To follow up a recent HARDCORPS member column at, I thought I’d post one of my favourite papers about Six Nations.

This paper, Where Licence Reigns with all Impunity, is an anarchist look at the traditional functioning of the Haudenosaunee (Six Nations)) Confederacy, and what kind of rules, rights and governance structures prevailed. And while you might expect something like this from an anarcho-primitivist publication like Fifth Estate or Green Anarchy, this comes from Stephen Arthur of NEFAC (the North-Eastrn Federation of Anarcho-Communists) – a very “red” Anarchist group that isn’t usually into this kind of thing.

Not surprisingly to anyone who’s studied the Haudenosaunee, Arthur finds many amazing examples of women’s rights, peacemaking and direct democracy – a far cry from the “savage barbarian” stereotypes of life before Europeans got here. Clearly, freedom, fairness and peace are not new ideas, and certainly weren’t invented by a bunch of old white guys in the 1800s.

Most of Canada, and the better part of the United States were governed by similar conferderacies – the Huron (Wendat), or the Ojibwe (Anishnabe) for intance. Though virtually every scrap of the map was claimed by one or more of of these groups, almost none of them were governed by any kind of centralized authority. The one exception, of course, would be the coast of British Columbia where wealthy chiefs ruled many communities around them.

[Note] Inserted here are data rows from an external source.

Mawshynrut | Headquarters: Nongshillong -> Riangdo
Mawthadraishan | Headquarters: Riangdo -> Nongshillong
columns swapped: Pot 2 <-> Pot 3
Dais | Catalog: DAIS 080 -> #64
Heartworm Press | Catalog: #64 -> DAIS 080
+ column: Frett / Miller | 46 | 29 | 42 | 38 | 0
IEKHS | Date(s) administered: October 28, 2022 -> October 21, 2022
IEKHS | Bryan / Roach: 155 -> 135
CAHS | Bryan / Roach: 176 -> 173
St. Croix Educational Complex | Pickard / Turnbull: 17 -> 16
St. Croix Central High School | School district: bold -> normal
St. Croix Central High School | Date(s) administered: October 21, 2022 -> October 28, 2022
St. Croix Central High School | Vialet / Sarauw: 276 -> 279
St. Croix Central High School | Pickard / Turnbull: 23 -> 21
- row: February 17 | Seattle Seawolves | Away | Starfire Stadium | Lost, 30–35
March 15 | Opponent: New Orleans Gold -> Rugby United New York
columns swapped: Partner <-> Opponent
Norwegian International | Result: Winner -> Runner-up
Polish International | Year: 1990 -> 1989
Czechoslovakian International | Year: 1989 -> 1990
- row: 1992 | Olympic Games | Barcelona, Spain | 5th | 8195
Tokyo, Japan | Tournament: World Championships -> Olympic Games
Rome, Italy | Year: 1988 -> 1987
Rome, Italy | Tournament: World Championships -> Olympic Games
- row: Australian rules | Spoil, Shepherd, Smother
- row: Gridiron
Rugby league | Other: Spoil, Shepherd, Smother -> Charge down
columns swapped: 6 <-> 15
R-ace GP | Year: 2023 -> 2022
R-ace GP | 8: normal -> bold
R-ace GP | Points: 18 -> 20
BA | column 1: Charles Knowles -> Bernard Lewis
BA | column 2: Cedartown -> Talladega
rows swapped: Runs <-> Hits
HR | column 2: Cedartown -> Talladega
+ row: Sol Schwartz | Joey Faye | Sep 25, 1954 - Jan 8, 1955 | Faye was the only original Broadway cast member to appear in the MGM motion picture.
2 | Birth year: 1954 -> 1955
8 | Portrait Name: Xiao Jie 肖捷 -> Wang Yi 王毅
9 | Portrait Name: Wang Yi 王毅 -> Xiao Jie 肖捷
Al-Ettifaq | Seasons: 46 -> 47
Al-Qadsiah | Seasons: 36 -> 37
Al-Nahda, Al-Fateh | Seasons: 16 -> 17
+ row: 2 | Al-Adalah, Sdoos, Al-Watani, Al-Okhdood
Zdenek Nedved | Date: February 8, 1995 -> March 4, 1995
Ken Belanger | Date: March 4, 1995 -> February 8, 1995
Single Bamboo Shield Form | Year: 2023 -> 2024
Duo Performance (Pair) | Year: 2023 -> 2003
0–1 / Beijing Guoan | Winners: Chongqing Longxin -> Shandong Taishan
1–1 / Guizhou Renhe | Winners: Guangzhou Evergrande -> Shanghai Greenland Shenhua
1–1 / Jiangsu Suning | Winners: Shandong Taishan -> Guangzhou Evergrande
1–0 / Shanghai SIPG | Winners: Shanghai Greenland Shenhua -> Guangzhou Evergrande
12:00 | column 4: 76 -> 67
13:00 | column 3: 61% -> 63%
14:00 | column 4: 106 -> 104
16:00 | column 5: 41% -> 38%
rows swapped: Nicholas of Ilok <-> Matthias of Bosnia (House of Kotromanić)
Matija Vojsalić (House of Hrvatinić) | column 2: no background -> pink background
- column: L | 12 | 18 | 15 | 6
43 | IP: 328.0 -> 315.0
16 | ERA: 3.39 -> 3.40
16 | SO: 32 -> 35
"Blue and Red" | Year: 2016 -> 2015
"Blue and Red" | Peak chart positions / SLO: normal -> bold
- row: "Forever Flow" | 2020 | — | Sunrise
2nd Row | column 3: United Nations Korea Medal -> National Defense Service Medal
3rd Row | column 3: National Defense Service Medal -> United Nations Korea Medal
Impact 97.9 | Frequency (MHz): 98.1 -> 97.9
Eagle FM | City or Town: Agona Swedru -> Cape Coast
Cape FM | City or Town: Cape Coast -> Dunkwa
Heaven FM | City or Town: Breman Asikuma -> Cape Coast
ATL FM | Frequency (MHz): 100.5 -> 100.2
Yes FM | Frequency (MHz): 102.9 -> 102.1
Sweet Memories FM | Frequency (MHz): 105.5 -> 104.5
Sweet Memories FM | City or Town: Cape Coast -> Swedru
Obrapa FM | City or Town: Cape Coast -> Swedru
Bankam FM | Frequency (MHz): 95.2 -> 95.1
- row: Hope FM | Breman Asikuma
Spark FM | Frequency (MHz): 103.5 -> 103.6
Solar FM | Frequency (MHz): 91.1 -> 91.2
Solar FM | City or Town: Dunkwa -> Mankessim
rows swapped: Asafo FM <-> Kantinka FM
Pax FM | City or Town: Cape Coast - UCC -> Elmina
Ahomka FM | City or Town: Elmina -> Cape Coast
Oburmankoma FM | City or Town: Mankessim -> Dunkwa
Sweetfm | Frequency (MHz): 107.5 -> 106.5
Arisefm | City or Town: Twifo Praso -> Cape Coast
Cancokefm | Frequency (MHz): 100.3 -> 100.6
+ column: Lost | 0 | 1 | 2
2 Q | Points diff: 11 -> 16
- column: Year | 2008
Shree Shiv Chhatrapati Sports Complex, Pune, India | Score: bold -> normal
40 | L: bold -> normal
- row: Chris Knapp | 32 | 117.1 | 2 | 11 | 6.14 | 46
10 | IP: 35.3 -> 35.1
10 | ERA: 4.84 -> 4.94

This wasn’t about a “lack of advancement”, either. Many of the Plains Indians were settled agricultural societies until the horse and gun allowed them to turn to nomadic hunting bison as a much more productive means of living and eating. Many consider them to have been the world’s wealthiest hunter-gatherers at the time. Canada was governed, like much of the rest of the world at the time, by federated autonomous communities because it works.